**** Dataset

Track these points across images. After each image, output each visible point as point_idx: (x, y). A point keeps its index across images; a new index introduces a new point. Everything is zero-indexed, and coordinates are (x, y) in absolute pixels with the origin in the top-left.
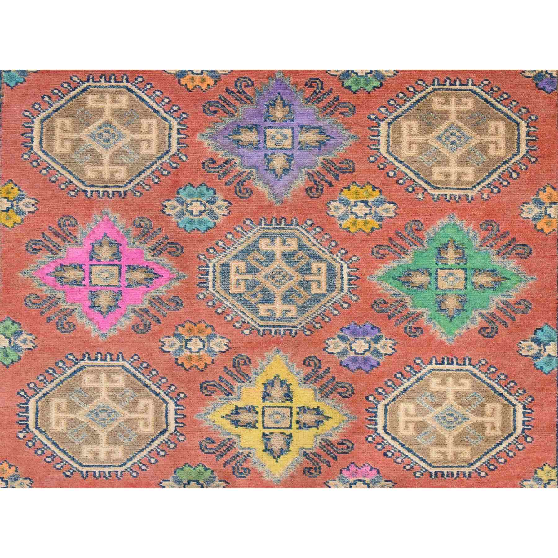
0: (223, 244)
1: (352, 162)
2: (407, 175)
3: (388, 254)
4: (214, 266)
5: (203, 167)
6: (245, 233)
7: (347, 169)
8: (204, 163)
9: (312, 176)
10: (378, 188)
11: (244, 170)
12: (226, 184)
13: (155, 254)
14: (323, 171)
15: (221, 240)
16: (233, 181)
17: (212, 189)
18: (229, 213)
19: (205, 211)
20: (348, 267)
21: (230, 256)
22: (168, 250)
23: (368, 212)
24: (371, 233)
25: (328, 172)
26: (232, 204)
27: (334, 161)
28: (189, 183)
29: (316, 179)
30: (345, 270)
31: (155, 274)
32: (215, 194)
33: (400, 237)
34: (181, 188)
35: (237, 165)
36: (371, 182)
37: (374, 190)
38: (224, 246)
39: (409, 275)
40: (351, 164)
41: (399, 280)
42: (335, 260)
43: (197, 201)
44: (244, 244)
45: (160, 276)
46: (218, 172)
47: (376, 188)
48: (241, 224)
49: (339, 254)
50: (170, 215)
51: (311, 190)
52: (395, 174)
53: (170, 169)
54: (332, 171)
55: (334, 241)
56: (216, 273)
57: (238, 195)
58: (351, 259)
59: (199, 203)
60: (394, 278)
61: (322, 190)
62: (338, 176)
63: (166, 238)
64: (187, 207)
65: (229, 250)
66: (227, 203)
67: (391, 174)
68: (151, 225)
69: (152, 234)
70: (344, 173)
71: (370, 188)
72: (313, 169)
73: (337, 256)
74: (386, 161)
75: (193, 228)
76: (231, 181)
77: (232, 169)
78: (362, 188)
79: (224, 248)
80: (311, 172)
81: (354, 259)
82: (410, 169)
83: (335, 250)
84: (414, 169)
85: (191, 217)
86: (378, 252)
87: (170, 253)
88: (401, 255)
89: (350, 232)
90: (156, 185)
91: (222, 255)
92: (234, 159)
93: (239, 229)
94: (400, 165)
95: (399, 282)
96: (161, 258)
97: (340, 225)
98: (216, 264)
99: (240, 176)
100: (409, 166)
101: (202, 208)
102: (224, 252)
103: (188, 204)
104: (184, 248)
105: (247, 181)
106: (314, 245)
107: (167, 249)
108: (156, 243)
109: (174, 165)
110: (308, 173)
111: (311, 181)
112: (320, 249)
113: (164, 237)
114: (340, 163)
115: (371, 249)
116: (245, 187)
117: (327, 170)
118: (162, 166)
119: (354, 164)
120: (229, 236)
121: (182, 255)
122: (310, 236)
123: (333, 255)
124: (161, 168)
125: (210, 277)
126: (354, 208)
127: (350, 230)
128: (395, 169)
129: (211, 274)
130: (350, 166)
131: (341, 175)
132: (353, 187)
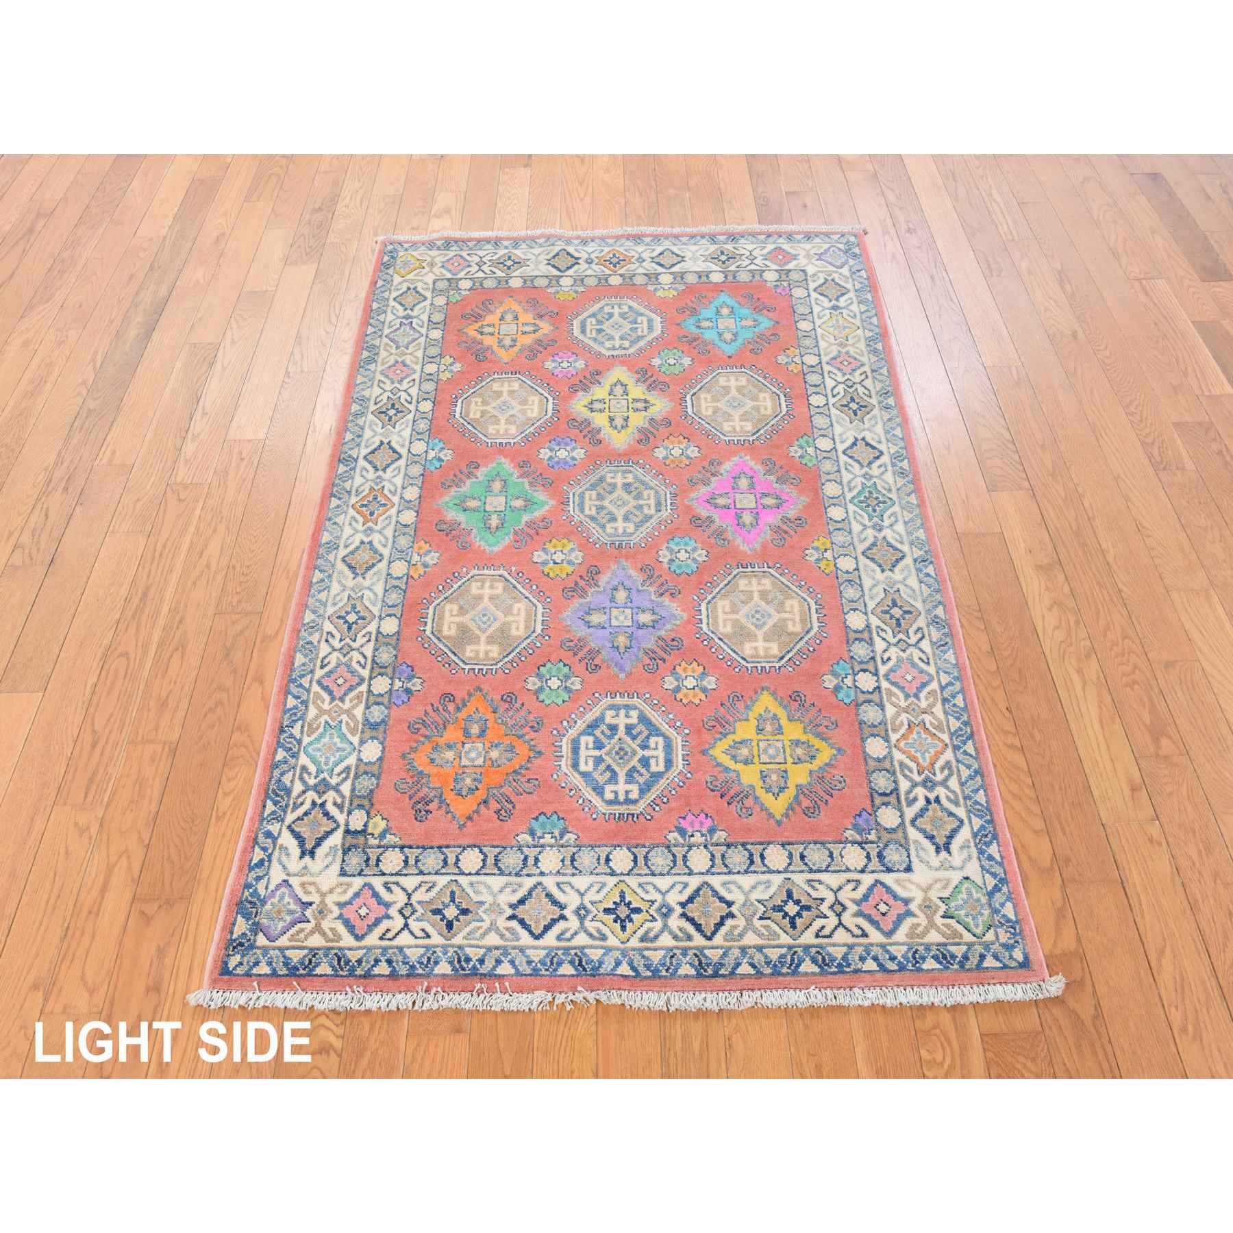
0: (661, 527)
2: (523, 587)
3: (540, 522)
5: (679, 590)
6: (645, 536)
7: (569, 591)
8: (679, 593)
9: (595, 585)
10: (545, 575)
11: (648, 588)
12: (661, 576)
13: (711, 518)
14: (587, 588)
15: (663, 530)
17: (672, 572)
18: (658, 552)
19: (676, 553)
20: (569, 511)
23: (553, 555)
24: (551, 539)
26: (656, 559)
27: (578, 597)
28: (689, 576)
29: (592, 582)
30: (571, 509)
31: (709, 503)
32: (669, 567)
33: (531, 536)
34: (696, 572)
35: (653, 593)
36: (550, 580)
37: (549, 573)
39: (526, 506)
40: (565, 595)
41: (533, 502)
42: (579, 517)
43: (682, 561)
44: (646, 527)
45: (705, 501)
46: (668, 586)
48: (648, 544)
50: (702, 549)
51: (596, 572)
53: (705, 587)
54: (580, 589)
55: (579, 531)
56: (665, 505)
57: (652, 567)
58: (567, 517)
60: (536, 503)
61: (588, 573)
64: (689, 556)
65: (656, 522)
66: (660, 560)
67: (534, 587)
68: (716, 541)
69: (714, 534)
70: (571, 588)
71: (552, 575)
73: (577, 520)
74: (538, 599)
75: (684, 539)
76: (657, 579)
77: (657, 589)
78: (558, 575)
79: (661, 524)
80: (596, 588)
81: (564, 518)
82: (520, 592)
83: (578, 525)
84: (517, 592)
85: (686, 548)
86: (547, 523)
87: (700, 519)
88: (531, 521)
90: (715, 574)
91: (661, 518)
92: (656, 597)
93: (650, 540)
94: (528, 595)
96: (706, 515)
97: (574, 545)
98: (665, 511)
99: (651, 583)
100: (520, 595)
101: (678, 555)
102: (660, 521)
104: (689, 523)
105: (645, 579)
106: (594, 528)
107: (702, 522)
108: (710, 527)
109: (702, 591)
111: (596, 580)
112: (589, 525)
113: (705, 531)
114: (574, 596)
115: (552, 525)
116: (647, 574)
117: (584, 590)
118: (712, 590)
120: (657, 534)
121: (691, 518)
122: (597, 535)
123: (580, 521)
125: (669, 502)
126: (564, 559)
127: (567, 541)
128: (531, 592)
131: (573, 585)
132: (564, 576)
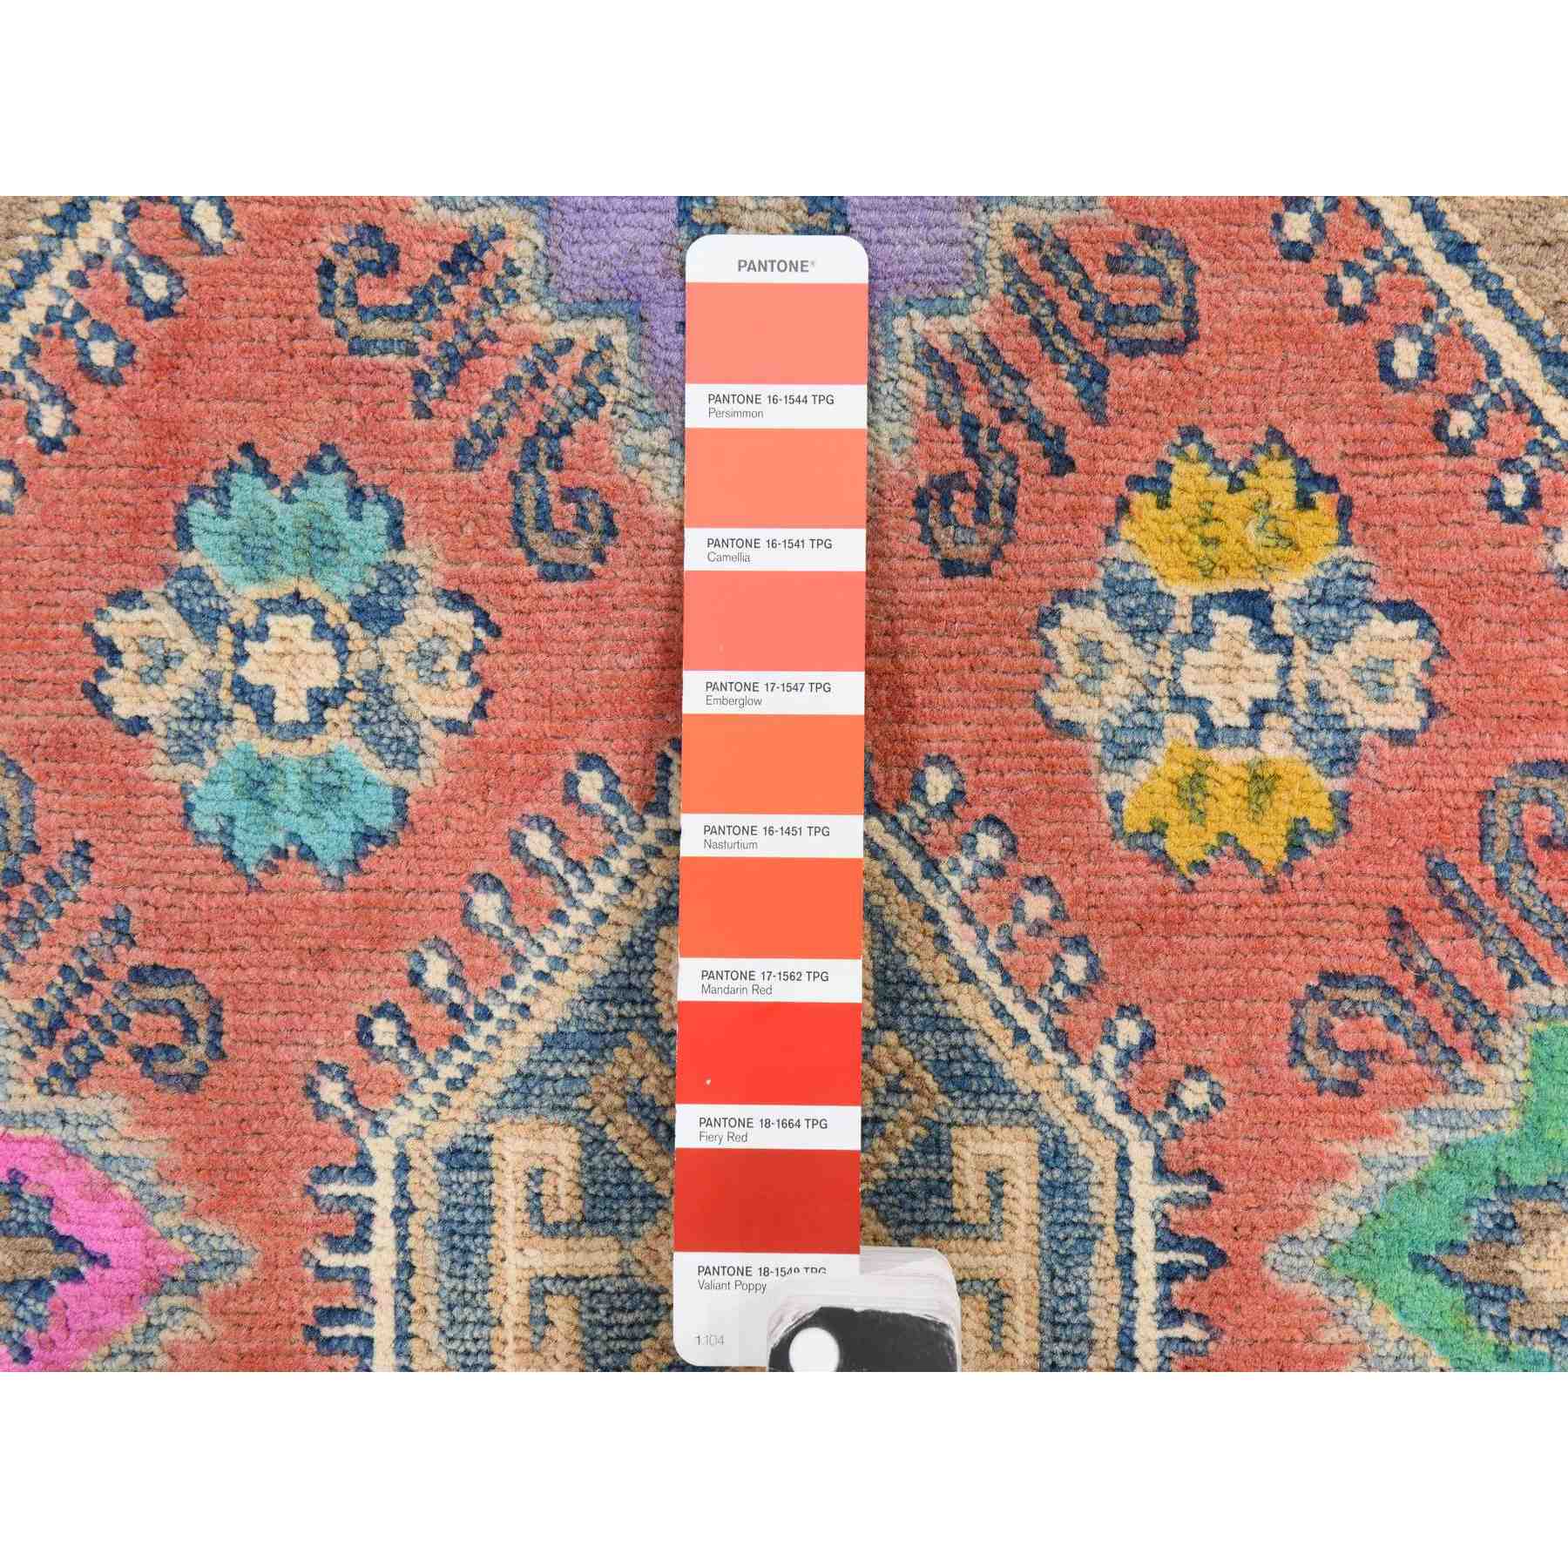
0: (453, 979)
1: (1182, 252)
2: (1494, 365)
3: (1385, 1054)
4: (403, 1164)
5: (327, 308)
6: (574, 881)
7: (1150, 315)
8: (328, 269)
9: (951, 374)
10: (1331, 483)
11: (560, 331)
12: (464, 456)
13: (55, 1069)
14: (1018, 345)
15: (442, 947)
16: (500, 432)
17: (384, 500)
18: (479, 710)
19: (345, 688)
20: (1162, 1170)
21: (490, 1080)
22: (134, 1037)
23: (1271, 691)
24: (1288, 868)
25: (1048, 345)
26: (496, 632)
27: (1081, 251)
28: (247, 448)
29: (977, 404)
30: (1147, 1191)
31: (63, 1242)
32: (399, 543)
33: (1450, 901)
34: (197, 493)
35: (522, 283)
36: (1293, 435)
37: (1305, 503)
38: (456, 996)
39: (1504, 1227)
40: (1175, 272)
41: (1447, 1275)
42: (1085, 1105)
43: (296, 602)
44: (567, 978)
45: (93, 1259)
46: (412, 350)
47: (1316, 478)
48: (549, 802)
49: (1109, 1055)
50: (138, 725)
51: (946, 502)
52: (1428, 363)
53: (132, 325)
54: (1064, 332)
55: (1079, 943)
56: (414, 1222)
57: (531, 553)
58: (1173, 1098)
59: (306, 622)
60: (1420, 1262)
61: (1008, 503)
62: (1100, 376)
63: (119, 927)
64: (241, 657)
65: (488, 1028)
66: (466, 617)
67: (1406, 358)
68: (28, 815)
69: (39, 892)
70: (1135, 349)
71: (1278, 479)
72: (956, 322)
73: (1096, 1067)
74: (1377, 241)
75: (279, 839)
76: (489, 425)
77: (493, 322)
78: (1236, 485)
79: (455, 1011)
80: (944, 343)
81: (1195, 1094)
82: (1513, 314)
83: (1083, 1020)
84: (1536, 314)
85: (265, 746)
86: (1326, 1040)
87: (143, 1055)
88: (1453, 1056)
89: (1164, 861)
90: (54, 468)
91: (448, 1071)
92: (501, 235)
93: (539, 844)
94: (1452, 279)
95: (1449, 1293)
96: (90, 1104)
97: (1115, 800)
98: (412, 1147)
99: (539, 381)
100: (1509, 283)
101: (326, 674)
102: (458, 1043)
103: (240, 633)
104: (228, 1018)
105: (580, 424)
106: (968, 976)
107: (125, 1024)
108: (65, 970)
109: (156, 287)
110: (929, 355)
111: (946, 424)
112: (1000, 1012)
113: (105, 921)
114: (1114, 265)
115: (1288, 1011)
116: (569, 478)
117: (1036, 326)
118: (84, 297)
119: (1191, 270)
120: (487, 907)
121: (217, 1076)
122: (941, 904)
123: (1076, 1061)
124: (81, 312)
125: (380, 1261)
126: (1191, 654)
127: (1169, 845)
128: (1427, 313)
129: (383, 1233)
130: (1168, 292)
131: (1125, 374)
132: (1188, 476)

********

**Exercise prompt**
Retype everything from the start of the items down through the line containing "59: (199, 203)", with both ends included. Leave the pictures out of your answer.

**Written answer**
Track these points across images. After each image, output each visible point as point_idx: (x, y). A point keeps its index across images; a new index introduces a new point. Everything is zero-indexed, and coordinates are (x, y) in absolute pixels with the origin in the top-left.
0: (223, 244)
1: (352, 162)
2: (407, 175)
3: (388, 254)
4: (214, 266)
5: (203, 167)
6: (245, 233)
7: (347, 169)
8: (204, 163)
9: (312, 176)
10: (378, 188)
11: (244, 170)
12: (226, 184)
13: (155, 254)
14: (323, 171)
15: (221, 240)
16: (233, 181)
17: (212, 189)
18: (229, 213)
19: (205, 211)
20: (348, 267)
21: (230, 256)
22: (168, 250)
23: (368, 212)
24: (371, 233)
25: (328, 172)
26: (232, 204)
27: (334, 161)
28: (189, 183)
29: (316, 179)
30: (345, 270)
31: (155, 274)
32: (215, 194)
33: (400, 237)
34: (181, 188)
35: (237, 165)
36: (371, 182)
37: (374, 190)
38: (224, 246)
39: (409, 275)
40: (351, 164)
41: (399, 280)
42: (335, 260)
43: (197, 201)
44: (244, 244)
45: (160, 276)
46: (218, 172)
47: (376, 188)
48: (241, 224)
49: (339, 254)
50: (170, 215)
51: (311, 190)
52: (395, 174)
53: (170, 169)
54: (332, 171)
55: (334, 241)
56: (216, 273)
57: (238, 195)
58: (351, 259)
59: (199, 203)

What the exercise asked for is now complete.